Cheers ROB, figured it may have been something like that, I knew I wasn't holding my breath but I think you are right, was breathing incorrectly, will have to look out for that one lol


----------



## Milky (Nov 30, 2008)

kites1664 said:


> Cheers ROB, figured it may have been something like that, I knew I wasn't holding my breath but I think you are right, was breathing incorrectly, will have to look out for that one lol


Mad really isnt it, youre pushing your body excessivly yet you forget to breath.


----------



## kites1664 (Oct 2, 2011)

Milky said:


> Mad really isnt it, youre pushing your body excessivly yet you forget to breath.


It sure is, just shows how much "mind over matter" lifting can be, as so much focus on pushing the weight, even the simple things like breathing are all ****d up. didn't mind though as I got all the reps on a new PB.


----------



## Guest (Dec 10, 2011)

kites1664 said:


> It sure is, just shows how much "mind over matter" lifting can be, as so much focus on pushing the weight, even the simple things like breathing are all ****d up. didn't mind though as I got all the reps on a new PB.


I do it all the time :lol: then I see a Ribena man in the mirror!

It just comes natural to hold your breath!
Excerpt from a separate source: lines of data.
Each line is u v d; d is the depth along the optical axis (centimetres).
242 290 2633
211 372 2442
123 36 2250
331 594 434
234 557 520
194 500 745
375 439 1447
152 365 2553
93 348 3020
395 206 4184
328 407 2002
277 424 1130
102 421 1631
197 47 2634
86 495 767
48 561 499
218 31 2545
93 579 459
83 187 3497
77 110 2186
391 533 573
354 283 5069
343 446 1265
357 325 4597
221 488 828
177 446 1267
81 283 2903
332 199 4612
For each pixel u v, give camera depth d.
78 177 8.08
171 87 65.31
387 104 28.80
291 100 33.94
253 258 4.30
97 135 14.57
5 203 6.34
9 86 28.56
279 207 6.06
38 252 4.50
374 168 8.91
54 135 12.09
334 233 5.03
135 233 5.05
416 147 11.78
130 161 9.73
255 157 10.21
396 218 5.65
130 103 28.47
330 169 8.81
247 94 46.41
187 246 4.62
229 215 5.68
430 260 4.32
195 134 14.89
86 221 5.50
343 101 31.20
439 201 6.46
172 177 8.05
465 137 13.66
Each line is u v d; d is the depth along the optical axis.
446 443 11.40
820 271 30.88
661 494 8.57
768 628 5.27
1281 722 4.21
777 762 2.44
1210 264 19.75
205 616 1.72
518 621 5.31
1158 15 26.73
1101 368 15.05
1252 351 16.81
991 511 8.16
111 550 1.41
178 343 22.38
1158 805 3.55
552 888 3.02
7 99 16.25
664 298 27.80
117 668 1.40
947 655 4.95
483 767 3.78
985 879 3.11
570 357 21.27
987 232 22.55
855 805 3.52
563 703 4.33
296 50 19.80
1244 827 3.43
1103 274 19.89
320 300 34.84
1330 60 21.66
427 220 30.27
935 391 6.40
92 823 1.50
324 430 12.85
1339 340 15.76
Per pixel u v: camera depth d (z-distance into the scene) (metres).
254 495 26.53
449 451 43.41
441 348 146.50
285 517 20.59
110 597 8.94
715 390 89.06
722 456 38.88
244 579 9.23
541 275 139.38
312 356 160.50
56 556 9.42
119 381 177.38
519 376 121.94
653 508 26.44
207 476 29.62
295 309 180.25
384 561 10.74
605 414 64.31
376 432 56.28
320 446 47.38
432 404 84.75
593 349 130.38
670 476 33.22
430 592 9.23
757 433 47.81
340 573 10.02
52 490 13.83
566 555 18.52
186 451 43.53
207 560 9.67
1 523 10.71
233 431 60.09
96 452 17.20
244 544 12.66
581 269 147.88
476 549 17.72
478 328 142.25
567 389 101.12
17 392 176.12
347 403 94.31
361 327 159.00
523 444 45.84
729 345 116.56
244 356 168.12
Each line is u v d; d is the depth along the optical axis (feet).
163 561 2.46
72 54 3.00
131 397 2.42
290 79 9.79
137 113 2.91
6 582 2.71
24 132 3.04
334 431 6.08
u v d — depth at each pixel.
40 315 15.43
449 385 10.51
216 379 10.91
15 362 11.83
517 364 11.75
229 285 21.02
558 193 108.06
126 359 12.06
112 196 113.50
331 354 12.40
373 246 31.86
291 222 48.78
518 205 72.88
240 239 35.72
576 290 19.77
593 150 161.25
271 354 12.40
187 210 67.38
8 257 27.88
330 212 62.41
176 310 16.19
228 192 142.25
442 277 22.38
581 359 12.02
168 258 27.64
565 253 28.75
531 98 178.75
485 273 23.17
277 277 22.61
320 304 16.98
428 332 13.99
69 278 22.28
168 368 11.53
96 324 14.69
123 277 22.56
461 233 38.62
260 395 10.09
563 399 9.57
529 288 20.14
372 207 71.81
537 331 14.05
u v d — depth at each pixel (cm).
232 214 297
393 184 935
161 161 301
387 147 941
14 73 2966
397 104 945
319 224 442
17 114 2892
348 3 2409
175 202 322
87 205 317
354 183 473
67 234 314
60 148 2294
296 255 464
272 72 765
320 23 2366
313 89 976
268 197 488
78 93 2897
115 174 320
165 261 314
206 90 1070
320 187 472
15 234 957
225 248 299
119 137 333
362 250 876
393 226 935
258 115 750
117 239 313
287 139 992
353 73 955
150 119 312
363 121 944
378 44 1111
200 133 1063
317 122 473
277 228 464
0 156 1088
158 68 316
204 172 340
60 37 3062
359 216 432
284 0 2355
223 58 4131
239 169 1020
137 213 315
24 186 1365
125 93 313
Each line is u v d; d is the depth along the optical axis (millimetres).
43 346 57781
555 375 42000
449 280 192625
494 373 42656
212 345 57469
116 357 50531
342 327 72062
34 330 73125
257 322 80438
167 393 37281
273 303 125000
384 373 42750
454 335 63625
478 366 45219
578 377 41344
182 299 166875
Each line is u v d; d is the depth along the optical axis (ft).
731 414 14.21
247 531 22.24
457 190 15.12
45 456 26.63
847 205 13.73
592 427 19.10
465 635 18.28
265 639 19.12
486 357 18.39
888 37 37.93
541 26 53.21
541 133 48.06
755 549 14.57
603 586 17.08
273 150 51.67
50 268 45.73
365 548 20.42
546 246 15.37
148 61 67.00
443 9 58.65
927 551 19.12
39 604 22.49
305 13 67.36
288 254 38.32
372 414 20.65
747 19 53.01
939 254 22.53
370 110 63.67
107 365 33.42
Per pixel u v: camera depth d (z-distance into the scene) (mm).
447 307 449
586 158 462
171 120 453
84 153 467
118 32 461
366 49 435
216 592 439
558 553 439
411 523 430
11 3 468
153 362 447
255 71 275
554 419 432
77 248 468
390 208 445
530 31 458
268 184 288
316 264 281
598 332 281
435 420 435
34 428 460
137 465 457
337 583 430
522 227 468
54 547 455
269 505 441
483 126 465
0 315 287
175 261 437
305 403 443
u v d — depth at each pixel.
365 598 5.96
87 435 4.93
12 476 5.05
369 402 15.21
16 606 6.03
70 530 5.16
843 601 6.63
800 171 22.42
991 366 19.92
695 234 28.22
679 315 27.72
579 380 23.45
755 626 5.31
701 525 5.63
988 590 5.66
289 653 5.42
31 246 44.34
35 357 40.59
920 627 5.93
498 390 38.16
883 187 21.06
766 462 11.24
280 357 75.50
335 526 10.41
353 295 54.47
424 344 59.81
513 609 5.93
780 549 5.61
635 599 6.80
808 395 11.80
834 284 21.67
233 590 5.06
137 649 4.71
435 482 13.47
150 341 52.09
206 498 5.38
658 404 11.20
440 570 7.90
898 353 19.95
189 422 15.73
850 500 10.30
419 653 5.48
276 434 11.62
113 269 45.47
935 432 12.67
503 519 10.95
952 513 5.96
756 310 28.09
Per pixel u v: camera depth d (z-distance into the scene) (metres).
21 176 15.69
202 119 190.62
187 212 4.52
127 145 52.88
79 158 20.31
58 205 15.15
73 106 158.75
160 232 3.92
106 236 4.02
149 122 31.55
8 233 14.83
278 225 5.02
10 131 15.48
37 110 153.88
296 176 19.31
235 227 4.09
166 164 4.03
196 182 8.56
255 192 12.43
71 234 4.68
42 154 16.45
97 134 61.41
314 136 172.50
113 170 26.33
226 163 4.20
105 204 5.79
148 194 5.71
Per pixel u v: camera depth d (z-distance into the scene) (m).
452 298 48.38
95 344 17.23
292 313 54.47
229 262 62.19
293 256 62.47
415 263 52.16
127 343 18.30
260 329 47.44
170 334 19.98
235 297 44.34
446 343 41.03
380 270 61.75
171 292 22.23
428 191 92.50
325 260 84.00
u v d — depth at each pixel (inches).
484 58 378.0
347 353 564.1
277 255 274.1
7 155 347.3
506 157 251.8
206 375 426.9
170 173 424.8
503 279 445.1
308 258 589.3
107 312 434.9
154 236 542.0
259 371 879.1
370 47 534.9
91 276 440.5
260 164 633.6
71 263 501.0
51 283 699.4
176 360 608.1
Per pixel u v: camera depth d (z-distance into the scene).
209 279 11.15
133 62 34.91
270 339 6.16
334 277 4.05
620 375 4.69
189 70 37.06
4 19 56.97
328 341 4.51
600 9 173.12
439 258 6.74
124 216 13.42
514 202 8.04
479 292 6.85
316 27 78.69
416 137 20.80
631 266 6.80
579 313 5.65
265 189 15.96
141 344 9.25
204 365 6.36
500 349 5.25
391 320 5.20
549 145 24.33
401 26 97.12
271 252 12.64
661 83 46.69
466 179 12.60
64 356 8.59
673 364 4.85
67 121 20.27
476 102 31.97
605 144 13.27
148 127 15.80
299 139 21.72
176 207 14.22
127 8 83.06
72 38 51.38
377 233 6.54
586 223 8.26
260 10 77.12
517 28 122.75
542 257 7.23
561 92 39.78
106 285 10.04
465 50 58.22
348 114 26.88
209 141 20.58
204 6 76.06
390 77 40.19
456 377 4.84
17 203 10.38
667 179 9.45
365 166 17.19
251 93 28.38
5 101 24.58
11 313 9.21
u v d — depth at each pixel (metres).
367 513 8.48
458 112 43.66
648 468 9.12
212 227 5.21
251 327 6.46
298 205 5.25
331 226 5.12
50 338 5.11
Haven't passed out though, so it's good for the moment 

Good work on the PB's. That 100kg on the squats is looming


----------



## Tassotti (Feb 27, 2011)

Thanks for the mention kites. It's nice to be an inspiration to people :thumb:


----------



## kites1664 (Oct 2, 2011)

Tassotti said:


> Thanks for the mention kites. It's nice to be an inspiration to people :thumb:


No worries, I was tempted to stick 100kg on and see what happened! I think I could do it, but don't want to injure my back, mught get to 90 first and then just go for the big 100kg.

I meant it though, I was thinking of that vid, I even stuck my tongue out, I don't think it helped though :tongue:


----------



## sutmae (Sep 29, 2011)

kites1664 said:


> No worries, I was tempted to stick 100kg on and see what happened! I think I could do it, but don't want to injure my back, mught get to 90 first and then just go for the big 100kg.
> 
> I meant it though, I was thinking of that vid, I even stuck my tongue out, I don't think it helped though :tongue:


Slowly slowly catch the monkey....don't bump it too soon you're going great guns.


----------



## kites1664 (Oct 2, 2011)

sutmae said:


> Slowly slowly catch the monkey....don't bump it too soon you're going great guns.


Cheers mate, appreciate the support


----------



## chickenlegs (Nov 2, 2011)

You're doing great dude, just don't be tempted to bump the weight up too much. Form is more important! I screwed a lumbar disc in the past deadlifting a +10kg on the week before. And it felt light! Happened on the 3 set as fatigue set in. Put me back 2 years, lost all my gains and became rather depressed. I'm 3 months injury free now, making slow steady progress.


----------



## kites1664 (Oct 2, 2011)

chickenlegs said:


> You're doing great dude, just don't be tempted to bump the weight up too much. Form is more important! I screwed a lumbar disc in the past deadlifting a +10kg on the week before. And it felt light! Happened on the 3 set as fatigue set in. Put me back 2 years, lost all my gains and became rather depressed. I'm 3 months injury free now, making slow steady progress.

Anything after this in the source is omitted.